StanfordSNR / puffer

Puffer is a free live TV streaming website and a research study at Stanford using machine learning to improve video streaming
https://puffer.stanford.edu
835 stars 131 forks source link

Fix "popping" sound every 4.8 seconds #11

Closed keithw closed 5 years ago

keithw commented 5 years ago

These commits fix the "popping" sound that was happening every 4.8 seconds by:

(This also fixes the small glitches we had in the audio timestamps.)

This requires a change to the command-line used to invoke the decoder to give the number of samples of overlap between two .wav chunks. To keep things from getting too complex, the only allowable value is "10248", but this still has to be given explicitly on the command-line, e.g.:

src/atsc/decoder 33 36 1080i30 60 900 10248 video video < leno2.ts

The commits also include a small change to webm_fragment to allow the new files generated by opus-encoder -- I think the change is okay but I don't understand the code that well! Please look it over as I could easily have made a mistake.

Finally, the commits move the Travis-CI builds to Docker on Ubuntu 18.04 since the code depends on a recent version of libavformat.

francisyyan commented 5 years ago

Thank you Keith! These commits look great!

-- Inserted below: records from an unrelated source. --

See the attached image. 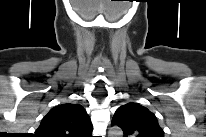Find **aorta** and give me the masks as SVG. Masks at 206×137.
<instances>
[{
	"instance_id": "1",
	"label": "aorta",
	"mask_w": 206,
	"mask_h": 137,
	"mask_svg": "<svg viewBox=\"0 0 206 137\" xmlns=\"http://www.w3.org/2000/svg\"><path fill=\"white\" fill-rule=\"evenodd\" d=\"M122 134V130L118 127H114L109 131V137H120Z\"/></svg>"
}]
</instances>
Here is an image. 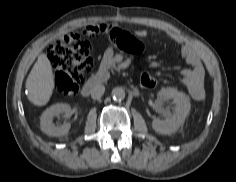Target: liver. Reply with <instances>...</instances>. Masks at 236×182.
Returning <instances> with one entry per match:
<instances>
[{
	"mask_svg": "<svg viewBox=\"0 0 236 182\" xmlns=\"http://www.w3.org/2000/svg\"><path fill=\"white\" fill-rule=\"evenodd\" d=\"M28 100L35 106L46 105L54 90V76L51 63L45 53L38 56L26 80Z\"/></svg>",
	"mask_w": 236,
	"mask_h": 182,
	"instance_id": "1",
	"label": "liver"
}]
</instances>
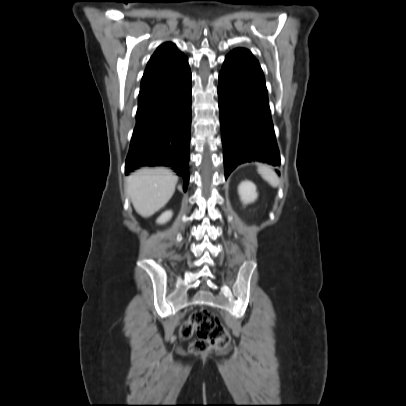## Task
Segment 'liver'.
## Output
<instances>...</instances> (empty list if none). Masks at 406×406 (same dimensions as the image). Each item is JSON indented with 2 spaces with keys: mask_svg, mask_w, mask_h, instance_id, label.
Masks as SVG:
<instances>
[{
  "mask_svg": "<svg viewBox=\"0 0 406 406\" xmlns=\"http://www.w3.org/2000/svg\"><path fill=\"white\" fill-rule=\"evenodd\" d=\"M176 182L177 176L169 169L143 168L127 178V193L136 212L147 218L167 204Z\"/></svg>",
  "mask_w": 406,
  "mask_h": 406,
  "instance_id": "obj_1",
  "label": "liver"
}]
</instances>
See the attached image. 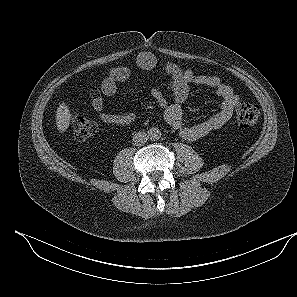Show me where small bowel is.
I'll return each mask as SVG.
<instances>
[{
	"mask_svg": "<svg viewBox=\"0 0 297 297\" xmlns=\"http://www.w3.org/2000/svg\"><path fill=\"white\" fill-rule=\"evenodd\" d=\"M135 65L144 71H154L161 68L168 81V87L173 97V103H168L162 92L157 88L151 89V96L163 109L166 122L176 129L179 135L187 141L199 140L225 125L233 116L234 110L240 103V97L233 88L225 84L219 77L201 75L192 69H183L174 63L160 64L157 57L148 51L140 52ZM131 69L128 66H116L101 82L100 88L91 91L92 106L98 113L101 122L112 126L129 125L135 120L133 113L113 114L105 111L104 96H113L118 84L129 79ZM193 84L203 85L215 90L221 99L220 109L214 115L198 124H187L182 104L188 98Z\"/></svg>",
	"mask_w": 297,
	"mask_h": 297,
	"instance_id": "obj_1",
	"label": "small bowel"
}]
</instances>
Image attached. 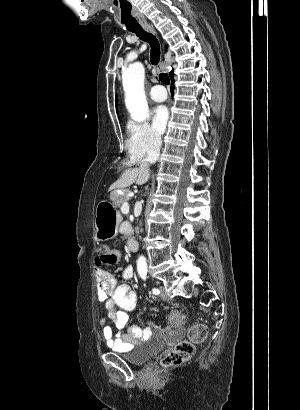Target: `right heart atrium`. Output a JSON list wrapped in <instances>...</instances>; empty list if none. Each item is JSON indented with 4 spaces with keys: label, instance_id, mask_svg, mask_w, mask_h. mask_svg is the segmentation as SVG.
<instances>
[{
    "label": "right heart atrium",
    "instance_id": "obj_1",
    "mask_svg": "<svg viewBox=\"0 0 300 410\" xmlns=\"http://www.w3.org/2000/svg\"><path fill=\"white\" fill-rule=\"evenodd\" d=\"M127 131L126 148L131 160H141L160 149L162 137L149 123L130 122Z\"/></svg>",
    "mask_w": 300,
    "mask_h": 410
}]
</instances>
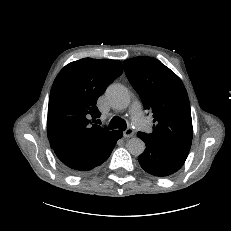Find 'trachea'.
Here are the masks:
<instances>
[{"instance_id": "obj_1", "label": "trachea", "mask_w": 231, "mask_h": 231, "mask_svg": "<svg viewBox=\"0 0 231 231\" xmlns=\"http://www.w3.org/2000/svg\"><path fill=\"white\" fill-rule=\"evenodd\" d=\"M126 127H127L126 122L123 119H121V118H119L117 116L113 117L112 120L109 123V128L110 129L118 128L120 130H125Z\"/></svg>"}]
</instances>
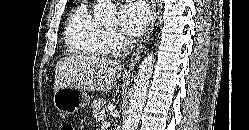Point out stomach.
<instances>
[{"label":"stomach","instance_id":"obj_1","mask_svg":"<svg viewBox=\"0 0 249 130\" xmlns=\"http://www.w3.org/2000/svg\"><path fill=\"white\" fill-rule=\"evenodd\" d=\"M54 105L62 113L74 114L90 103V97L80 89L63 87L54 93Z\"/></svg>","mask_w":249,"mask_h":130}]
</instances>
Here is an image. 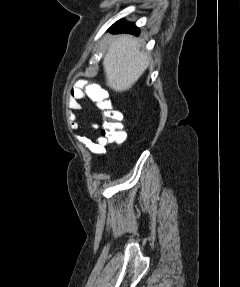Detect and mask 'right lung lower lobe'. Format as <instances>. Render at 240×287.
Returning a JSON list of instances; mask_svg holds the SVG:
<instances>
[{
	"instance_id": "98d812e1",
	"label": "right lung lower lobe",
	"mask_w": 240,
	"mask_h": 287,
	"mask_svg": "<svg viewBox=\"0 0 240 287\" xmlns=\"http://www.w3.org/2000/svg\"><path fill=\"white\" fill-rule=\"evenodd\" d=\"M110 29L117 33L126 32L135 35H138L139 32L138 28L133 23H126L123 20L116 22Z\"/></svg>"
}]
</instances>
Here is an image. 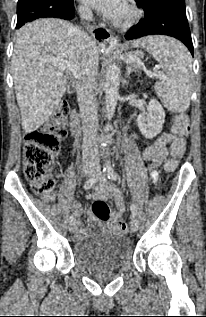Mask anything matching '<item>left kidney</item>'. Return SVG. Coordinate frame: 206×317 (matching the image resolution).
I'll use <instances>...</instances> for the list:
<instances>
[{
  "instance_id": "left-kidney-1",
  "label": "left kidney",
  "mask_w": 206,
  "mask_h": 317,
  "mask_svg": "<svg viewBox=\"0 0 206 317\" xmlns=\"http://www.w3.org/2000/svg\"><path fill=\"white\" fill-rule=\"evenodd\" d=\"M164 121V109L155 99L150 100L147 112L139 114L137 117L138 128L146 138L157 136L162 131Z\"/></svg>"
}]
</instances>
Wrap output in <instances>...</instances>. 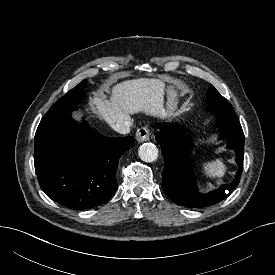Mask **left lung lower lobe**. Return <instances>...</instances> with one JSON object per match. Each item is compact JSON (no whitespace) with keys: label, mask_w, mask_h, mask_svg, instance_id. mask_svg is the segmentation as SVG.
<instances>
[{"label":"left lung lower lobe","mask_w":275,"mask_h":275,"mask_svg":"<svg viewBox=\"0 0 275 275\" xmlns=\"http://www.w3.org/2000/svg\"><path fill=\"white\" fill-rule=\"evenodd\" d=\"M220 139L228 141V149L236 153L239 169L235 180L207 194L196 190V181L190 168L189 155L193 143L179 124H166L156 135L165 160L162 188L177 205L202 208L216 204L230 195L238 186L243 168L244 134L241 125H220Z\"/></svg>","instance_id":"1"}]
</instances>
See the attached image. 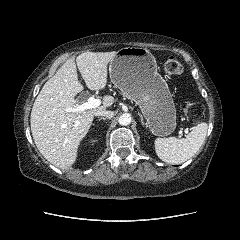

I should find some time to understand the technique behind them, but for now, I will merge them first since they work well in my tests.

It took me a while to recall why I checked and removed BlockGroup at the end. It was actually a workaround that I used before when the timestamps in the audio filenames might be not accurate (i.e., when we used ffmpeg instead of our own decoder to decode audio); the timecode in BlockGroup was the only accurate information source back then. Given that we have a better decoder now, it is okay to make webm_fragment more permissive, and I will push another commit that removes this workaround.

On the other hand, I just found that webm_fragment would be buggy if BlockGroup also contained audio data. This typically wouldn't happen because by default, opusenc or ffmpeg will generate a bunch of SimpleBlock elements containing audio data, and an additional BlockGroup element at the end which contains extra information only (without audio data); this won't happen with the new opus-encoder either as no BlockGroup is generated anymore. I will keep an eye on this in the future.